This brief flash of imagined celebrity is part curious spectacle and part great equalizer: passersby are compelled to behave like hyperactive, attention-starved children; passersby are compelled to gaze meaningfully into their blurred reflections as if they were the oh-so-soulful eyes of a “Present” Marina Abramovic; passersby are compelled to move past quickly as though the photos could perhaps be used as evidence in court; passersby cease passing by as frame after frame of changing light and parking patterns consume the image archive.
Yet, in spite of any given action, non-action, or reaction, this piece remains impassive, simply a machine spitting out a calculation, albeit an aesthetically pleasing one. Its choppy, watercolor-like aesthetic, dreamlike staccato motion blur, and positively inclusive web presence belie the far darker implications at the core of “Racing Stripes.” This painting is little more than an unblinking electronic eye, a dolled-up surveillance camera dispassionately documenting every minute in its limited field of view and reporting all it sees.

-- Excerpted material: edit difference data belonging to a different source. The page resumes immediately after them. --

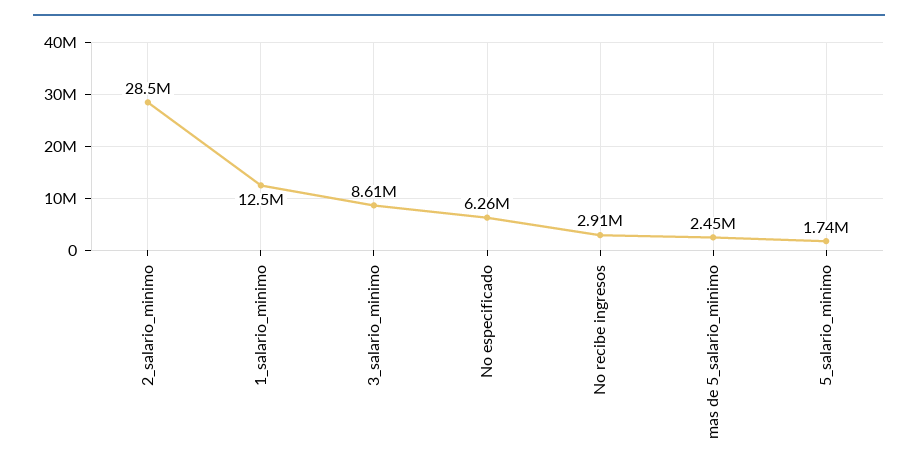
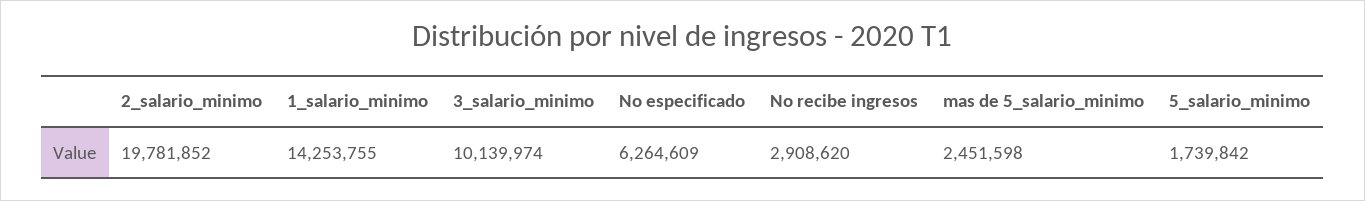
2_salario_minimo: 28500000 -> 19781852
1_salario_minimo: 12500000 -> 14253755
3_salario_minimo: 8610000 -> 10139974

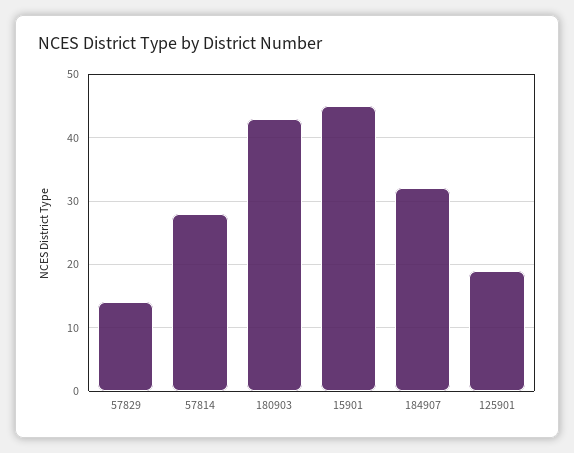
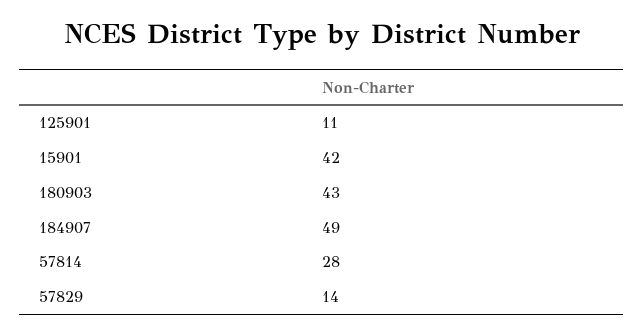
15901: 45 -> 42
184907: 32 -> 49
125901: 19 -> 11

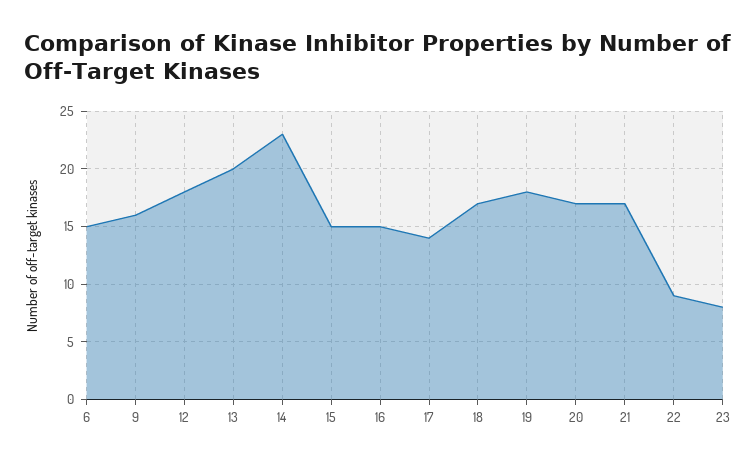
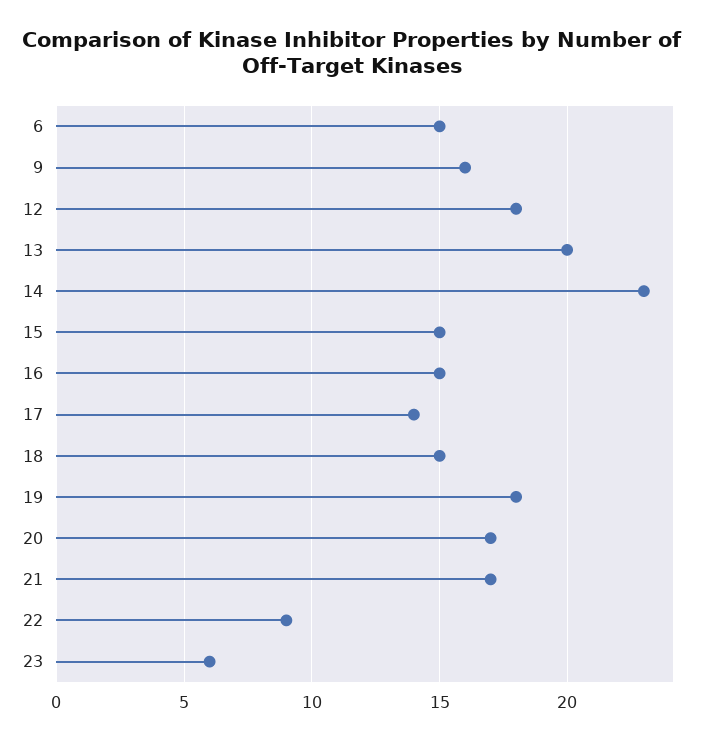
18: 17 -> 15
23: 8 -> 6

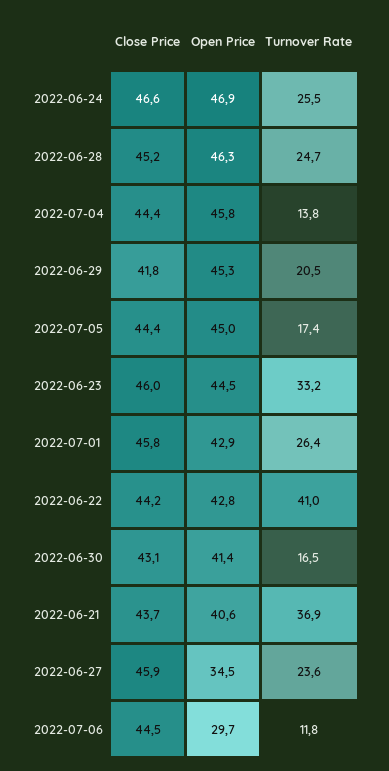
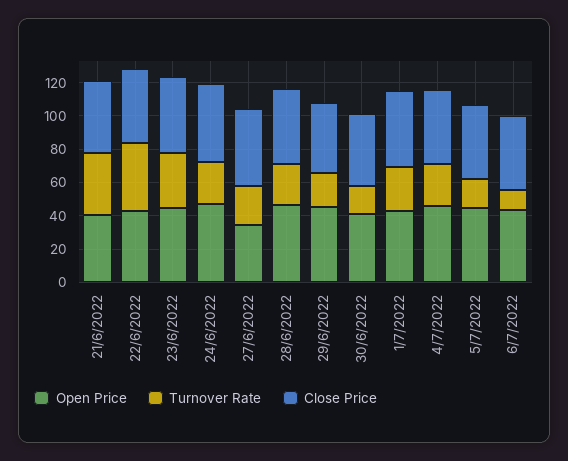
Turnover Rate, 2022-07-04: 13.8 -> 25
Open Price, 2022-07-06: 29.7 -> 45

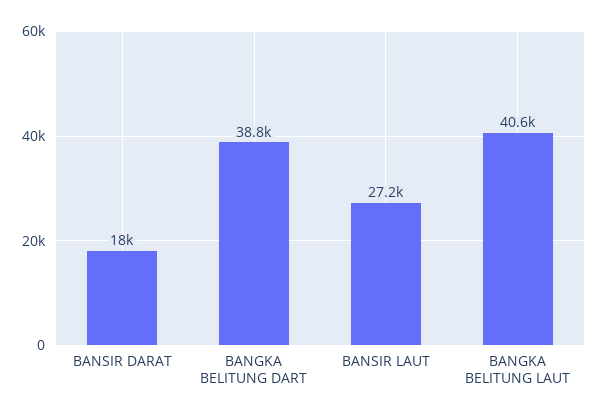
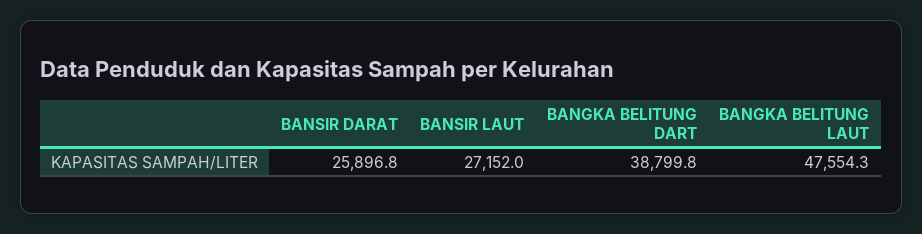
BANSIR DARAT: 18000 -> 25896.8
BANGKA BELITUNG LAUT: 40600 -> 47554.3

In “The Narcissus Series,” also on view, the artist inflicts momentary self-reflection on the voyeurs and exhibitionists flooding the world of Chatroulette.com, the recent social networking (and snubbing) phenomenon. He has created a software program that redirects the webcam images of Chatroulette participants so that they receive not a chance chat partner, but a flipped, upside-down image of themselves, as if seducing them into a still reflecting pool to drown. Gazing at the varied states of maturity and undress depicted in Borissov’s survey of narcissists gazing upon their own reflection, the viewer is confronted by the utter lack of self-awareness present in this crushingly self-conscious digital world. While a vast number of these people have surely indulged themselves in one of those cringe-inducing “pouty-faced self-portraits in mirror” now wasting pixels on Facebook, none seem to immediately recognize his or her own face when, by all means of time, space, and Internet logic, it should be the face of another. In the brief moment before his subjects “next” themselves in favor of new random prospects, Borissov captures a kind of yearbook of subtle emotions and blank gazes, all presumably searching for something beyond their own reflections.
With his digital mirrors, Borissov hands the viewer his or her own image to admire and gives nothing in return, just the vacant, detached gaze of a machine masking its intents and silent observations with a familiar face. The hacking and recontextualization of any candid moment in any person’s everyday life is rich with the potential for either inadvertent beauty or casual horror, but here the viewer is handed neither, just the facts arranged in a slightly more pleasing shape, as though assembled by an unseen mechanical hand adhering to some rote algorithm.
* Howe, Jeff. “The Rise of Crowdsourcing.” Wired, June 2006.